1年に何人か、次のような質問をする人がいます。
「私の『本当の使命』は何でしょうか。本当の自分探しを20年やっているのですが、まだ『本当の使命』が見つかりません」
「あなたは、今、何をやっているのですか」
「主婦です」
「主婦なんですね。じゃあ、夫と子ども、まわりの家族に対してできることを、ただ淡々とやっていけばいいわけですよね。まずは、目の前のことをやる。目の前のことをやらないと、神様は上から見ていて、『家庭のこともちゃんとやれないのだから、ほかのことは任せられないよね』と思っているのかもしれませんよ」
パッと服を脱ぎ捨てて、突然、「スーパーマン」になることを夢見ている人が、世の中にはたくさんいます。
でも、「今とは違う別のところに、すごい役割やすごい能力が隠されていることは」は、残念ながらありません。

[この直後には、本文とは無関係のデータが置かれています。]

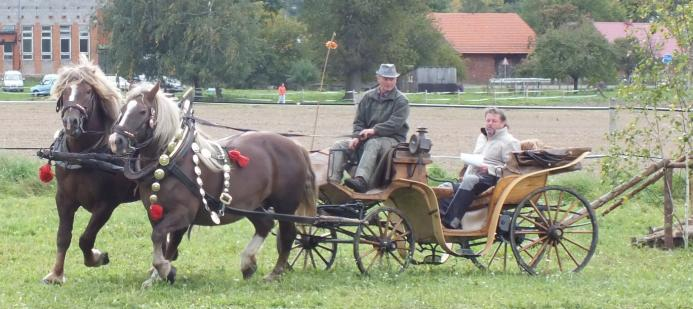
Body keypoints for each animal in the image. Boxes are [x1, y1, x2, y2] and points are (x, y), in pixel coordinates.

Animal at [108, 82, 316, 284]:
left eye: (142, 111)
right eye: (123, 109)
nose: (115, 141)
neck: (172, 160)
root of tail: (298, 147)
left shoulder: (182, 213)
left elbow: (159, 236)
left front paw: (162, 269)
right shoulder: (155, 213)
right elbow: (165, 243)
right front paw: (157, 276)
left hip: (285, 206)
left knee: (288, 234)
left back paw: (275, 273)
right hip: (252, 205)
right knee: (265, 225)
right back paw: (247, 264)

今、生きている「私」が、すでに「100点満点」なのだから、「今、やらされていること」を普通に淡々とやって、淡々と死ぬのが、「人生をまっとうすること」だと私は思います。
講演会が終わってから、私に、次のような質問をした方がいます。
「2年前、有名な神社の境内を歩いていたら、白い光が私の体に入ってきました。パアッとすごい光に包まれたのですが、あれはいったいなんだったのでしょうか?」
私の答え。
「単なる勘違いだと思います」
この人は、「あなたは、きっとすごい人なんだ。それはすごい現象だ」と私に言われたかったのでしょう。
けれど、私は「唯物論者(ゆいぶつろんじゃ・現象が「物質的」に現れない限り信じない)」です。
本当に特別な力を持った光が体に入ったのだとしたら、すでに、私に聞く必要はなかったはずです。
すごい人になったのなら「あれをやっても、これをやっても、何でもうまくいって、すでにひっぱりだこの状態になっている」と思います。
「あれは何だったのでしょうか?」と聞きに来るということは、現時点で、「何も起きていないから」であり、2年間も何も起きていないということは、「単なる勘違い」と考えるほかありません。
「自分には、何かすごいことをやる使命があるはずだ」と思っている人ほど、「目の前の人・こと・もの」を大事にしていないのかもしれません。
「頼まれたこと」を誠実にこなしている人に、「これをクリアしたので、次は別のことをやらせてみようかな…」と、神様だったら思うのではないでしょうか。
http://ameblo.jp/hiroo117/より
小林正観さんは、「頼まれたことがあったら、それをできるだけ全部引き受ける」という。
頼まれごととは、PTAや町内会、あるいは公的なボランティアのようなものから、会社や家庭の仕事も含まれる。
今、目の前に与えられた仕事だ。
ときには、自分の苦手なことも頼まれたりする。
しかし意外に、自分の苦手なことや、不得意なことの中に、人生の転機のキッカケやチャンスになることがあったりする。
だからこそ、「頼まれごと」は、文句を言わず、面白がって、淡々と引き受けることが必要だ。
頼まれごとを何年にもわたって、淡々とやっていくと、自分の使命が見えてくる。
どんな方向に動かされているのか、という神の意志のようなものをそこに感じるからだ。
自分に与えられた目の前の仕事を、淡々と一所懸命にやっている人のところにしか、次のステップはやってこない。
今の生き方がチャランポランな人に、次の飛躍につながる大きなチャンスなどはこないからだ。